*EXCERPTED PASSAGE*.
--------------------------------

# Pool Automation



## cprao (Oct 26, 2009)

Hello Team,
I have a vacation rental home that has both Pool and Jaccuzi. Pool also heating system. 
Currenlty they all are manual, no automation is involved. To start the Jacuzzi, the guest need to perform 3 steps and undo the same steps when they are done. At times, I am getting into trouble when they don't follow the instructions and or something is wrong. 

I am looking for the options to simply the system so that guests can have one step to turn on/off the Jacuzzi, etc. 

What are my options? 

I know one option is to install iAqua system so that I can control everything remotely.. I am not sure how much this will cost.

Are there any other options? I would like to explore all options before considering an option.


----------



## Gregsoldtruck79 (Dec 21, 2017)

None that I know of that can work without the operator being on site. May have to do a year in/out, ROI on the cost of the WIFI controller vs. tenant neglect =wasted utility costs. And no one will ever be guaranteed a tenant or guest will ever operate even the simplest controls, as needed before the leave.

And I am fairly certain there are "innovative" electricians/electronic techs out here, that can come up with a "home made" wired remotely controlled system. But one has to consider their labor /material costs when its all done and in operation. Will there be easily accessible and replaceable parts for future maintenance of the home made system ? 

Plus as a property owner, one needs to remember that whenever people have access to water and electrical components there should always be the safety factor of the control system taken in to consideration..

And to consider the possibility of when using a home made system that may get misused by intent or accident... could it result in harm, loss of life, property and even litigation ? 

So IMO, I would stay with a pro designed, off site factory WIFI system of choice within budget. I know as noted in the OP, they are $$$. But I believe that your property insurance company agent will probably agree with me at least. Good Luck to you. JMO

https://www.amazon.com/Hayward-HLBASE-OmniLogic-Backyward-Automation/dp/B00ZSA1NZI/ref=sr_1_4?crid=18XNYGR53MACO&keywords=wifi+pool+control+panel&qid=1561893581&s=gateway&sprefix=pool+controls+wifi%5C%2Caps%2C184&sr=8-4


----------



## cprao (Oct 26, 2009)

Gregsoldtruck79 said:


> None that I know of that can work without the operator being on site. May have to do a year in/out, ROI on the cost of the WIFI controller vs. tenant neglect =wasted utility costs. And no one will ever be guaranteed a tenant or guest will ever operate even the simplest controls, as needed before the leave.
> 
> And I am fairly certain there are "innovative" electricians/electronic techs out here, that can come up with a "home made" wired remotely controlled system. But one has to consider their labor /material costs when its all done and in operation. Will there be easily accessible and replaceable parts for future maintenance of the home made system ?
> 
> ...


Thank you for your response. I agree that I don't think there are more practical options other than a Wifi system.
Considering that is going to be the case, what are the best options in that space?
Hayward Sytems or iAqua link or something else?


----------



## Gregsoldtruck79 (Dec 21, 2017)

I see now that I am the wrong person to give specific advice on your question here. As I am retired now, so I have no good reason to keep up with the modern, advancing technology in the automated pool equipment management sector.

--------------------------------

*INFORMATION SHOWN*.
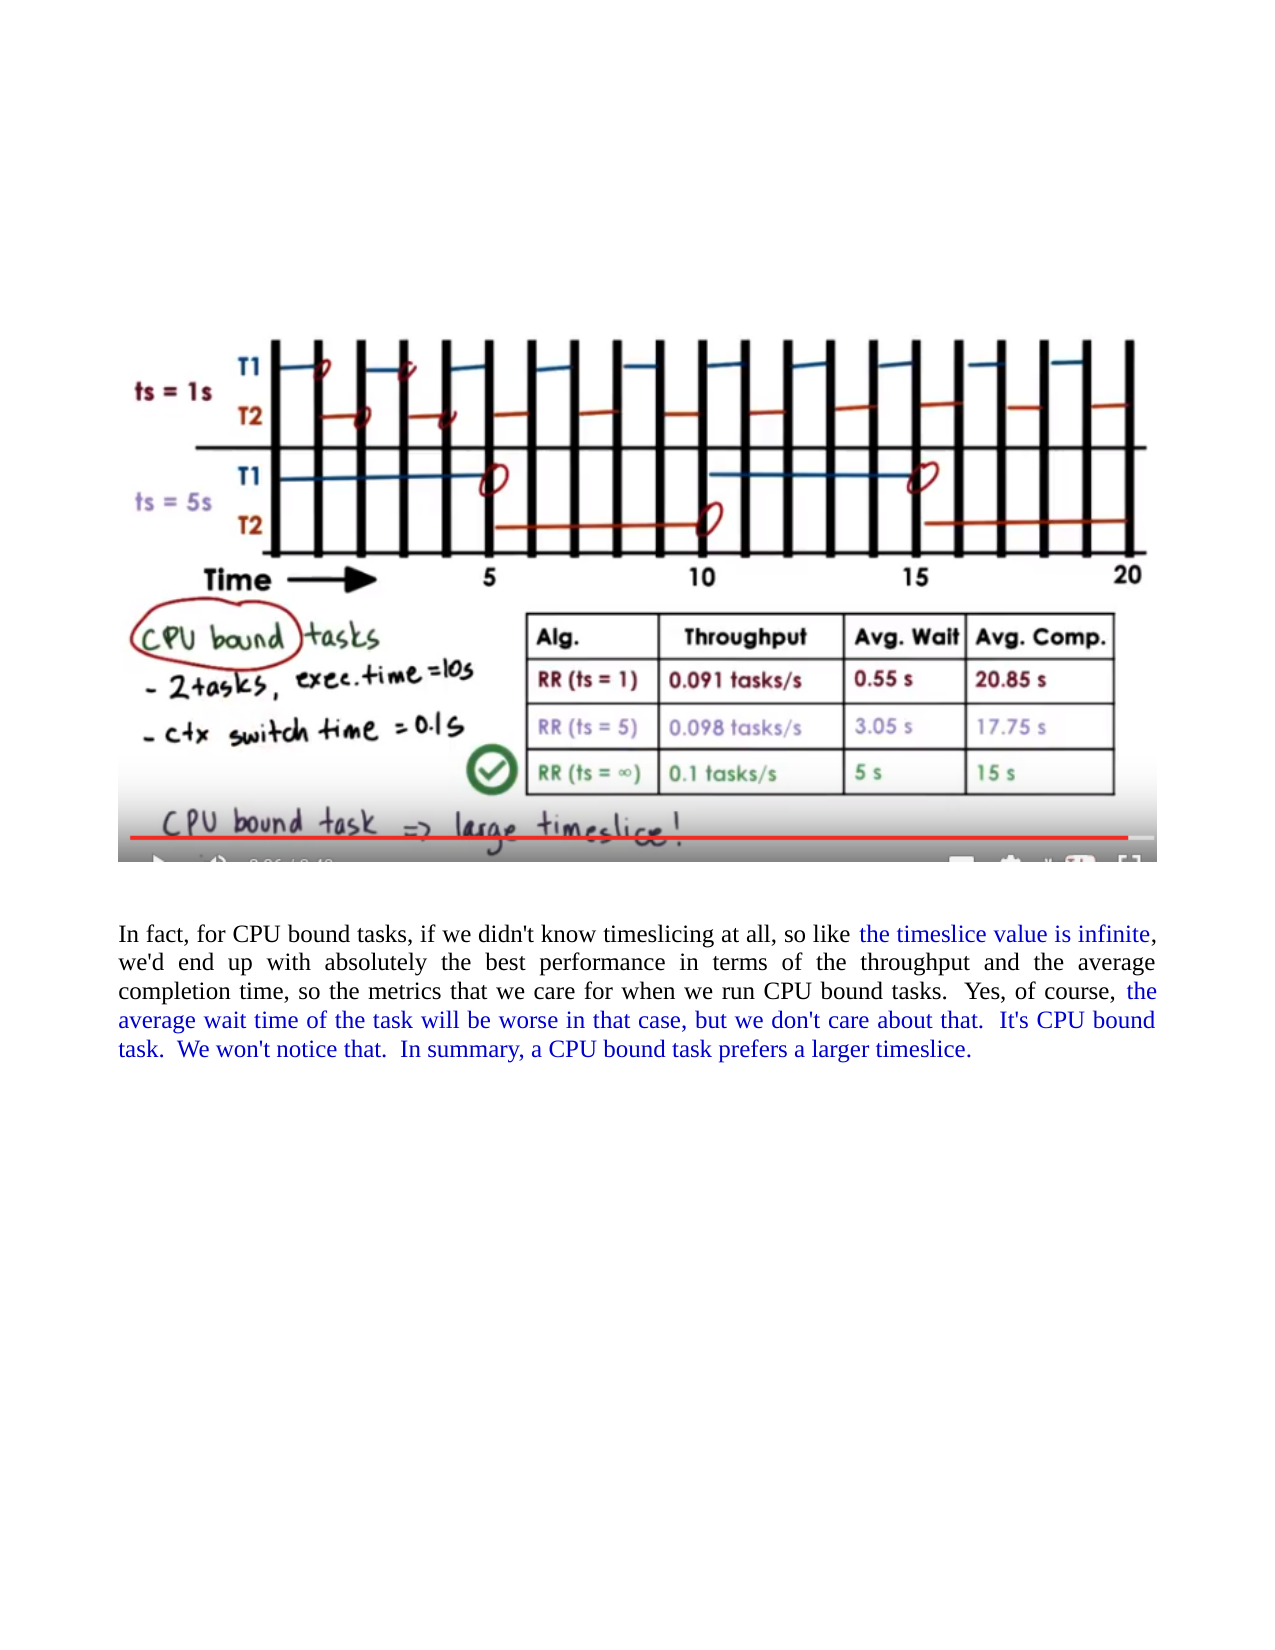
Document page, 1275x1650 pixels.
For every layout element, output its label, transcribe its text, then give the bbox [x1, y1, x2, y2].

--------------------------------

*THE TASKS*.
**a.** Does the pool automation thread agree with each statement below? Give yes or no for each, with the thread's deciding words quoted exactly. (i) Starting the Jacuzzi at the rental home currently takes guests three steps. (ii) Gregsoldtruck79 recommends a home made wired system. (iii) Gregsoldtruck79 says he is retired.
**b.** Can you print the pool automation thread word for word, from "What are my" down to "considering an option."?
Rely on the pool automation thread alone, not on the listing.

*SOLUTIONS*.
**a.**
(i) Yes: "To start the Jacuzzi, the guest need to perform 3 steps"
(ii) No: "So IMO, I would stay with a pro designed, off site factory WIFI system of choice within budget."
(iii) Yes: "As I am retired now"

**b.**
What are my options? 

I know one option is to install iAqua system so that I can control everything remotely.. I am not sure how much this will cost.

Are there any other options? I would like to explore all options before considering an option.